Avez-vous d’autres projets de développement futurs ?
Nous allons ouvrir des antennes dans de nouvelles villes. Nous allons mettre en place ces ateliers pour les écoles, mais aussi des ateliers d’information et de formation sur les protections hygiéniques réutilisables pour les femmes bénéficiaires. Au-delà de l’aspect écologique et d’une meilleure qualité de produits, ça permettrait aussi de mettre fin à la dépendance aux dons de ces femmes qui sont en situation d’extrême précarité, parce qu’une coupe menstruelle dure en moyenne entre 10 et 15 ans, une serviette lavable dure 3 ans, une culotte menstruelle dure 5 ans … Et si on pouvait ôter à ces femmes ce souci de la tête au quotidien pendant plusieurs années, ce serait formidable. Mais ces protections ne sont évidemment pas accessibles à toutes les femmes en situation de précarité parce que ça ne fonctionne pas si vous êtes dans la rue et que vous n’avez pas accès régulièrement à un point d’eau. Mais on travaille avec quelques partenaires très à l’écoute et très innovants qui sont d’accord pour sensibiliser en interne leurs bénéficiaires et les faire participer à des ateliers sur la base du volontariat pour leur présenter ce qui existe. De notre côté, on fournira les produits et le contenu explicatif et pédagogique développé par notre gynécologue en résidence pour qu’à la fin de la session ces femmes puissent repartir avec les protections hygiéniques réutilisables de leur choix.

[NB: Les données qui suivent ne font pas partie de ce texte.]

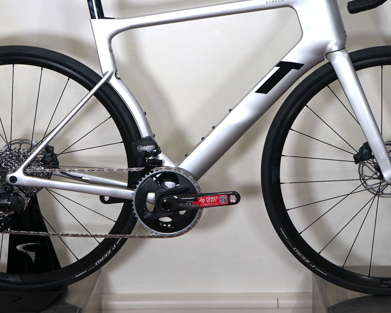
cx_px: 206
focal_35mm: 82
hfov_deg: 23.3
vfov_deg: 18.7
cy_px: 107
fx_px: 949
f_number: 5
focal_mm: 54
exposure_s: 1/160
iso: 640
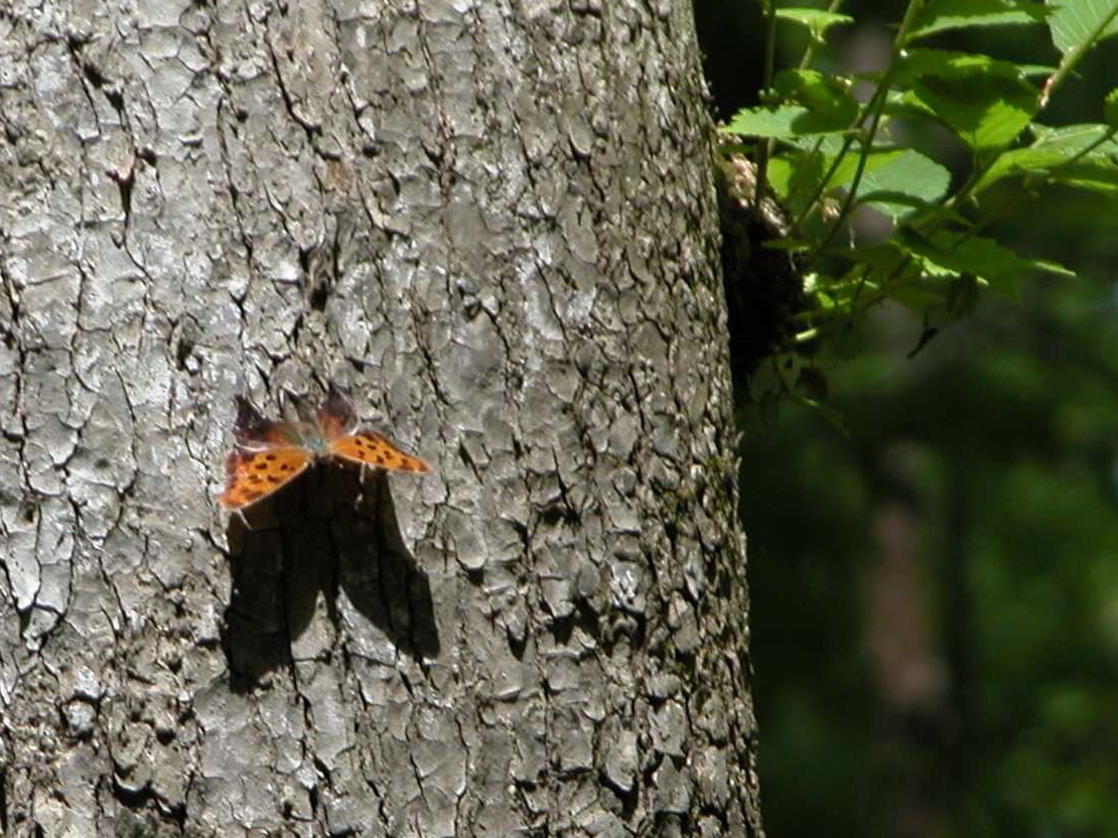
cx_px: 535
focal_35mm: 323
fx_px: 10430
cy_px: 389
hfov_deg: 6.1
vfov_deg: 4.6
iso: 100
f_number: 4.2
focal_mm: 71.2
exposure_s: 1/532
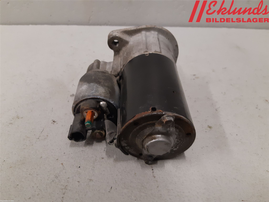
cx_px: 134
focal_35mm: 26
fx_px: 202
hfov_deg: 67.3
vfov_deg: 53.1
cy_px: 101
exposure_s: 1/50
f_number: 1.7
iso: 160
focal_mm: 3.93
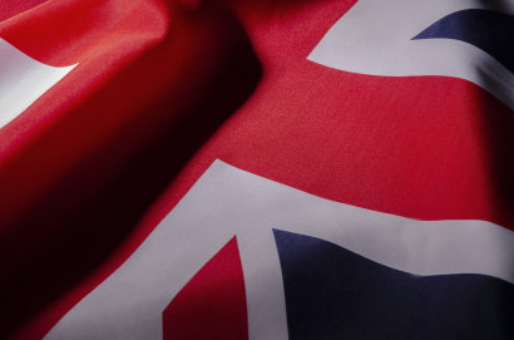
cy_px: 120
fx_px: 1435
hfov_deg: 20.3
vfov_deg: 13.5
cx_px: 208
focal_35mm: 101
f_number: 8
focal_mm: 45
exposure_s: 1/90
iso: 125
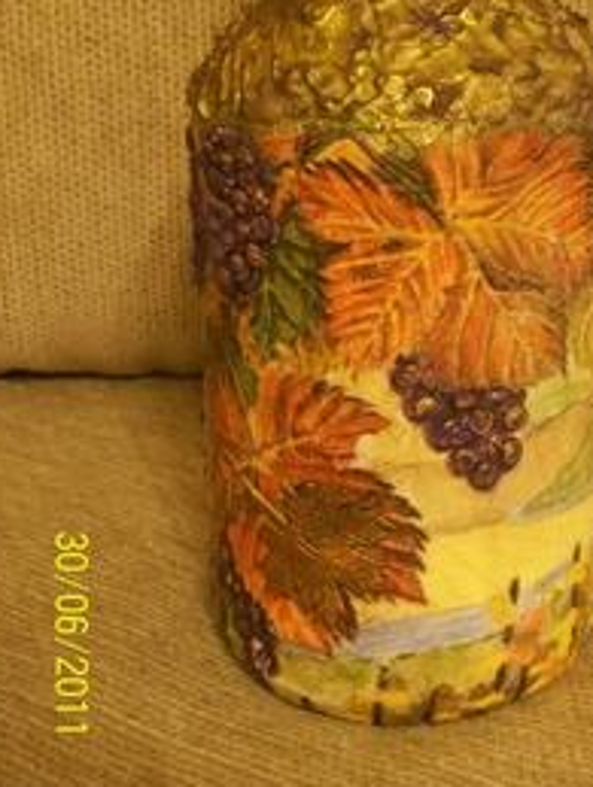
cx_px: 471
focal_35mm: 59
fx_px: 1344
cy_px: 125
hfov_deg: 24.5
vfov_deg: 31.5
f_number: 2.7
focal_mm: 6.1
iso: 200
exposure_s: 1/8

Nous allons aussi devoir pérenniser l’association et pour cela on va avoir besoin de lever des fonds parce qu’aujourd’hui on a des partenariats avec des entreprises du CAC 40, des start-ups de Station F, on gère des centaines et des centaines de partenariats, institutionnels, industriels, corporate, mais à un moment donné il faut disposer des ressources qui vont avec ce type d’engagements.
Et, comme projets, on aimerait aussi faire un micro-trottoir et peut-être une campagne d’affichage. On est très actifs sur les réseaux sociaux mais on n’a pas encore entrepris ce genre d’actions coup de poing qui font prendre conscience du tabou et de l’importance du sujet, qui est un sujet sociétal et pas un sujet de nanas. L’idée étant toujours qu’ensemble nous pouvons changer les règles.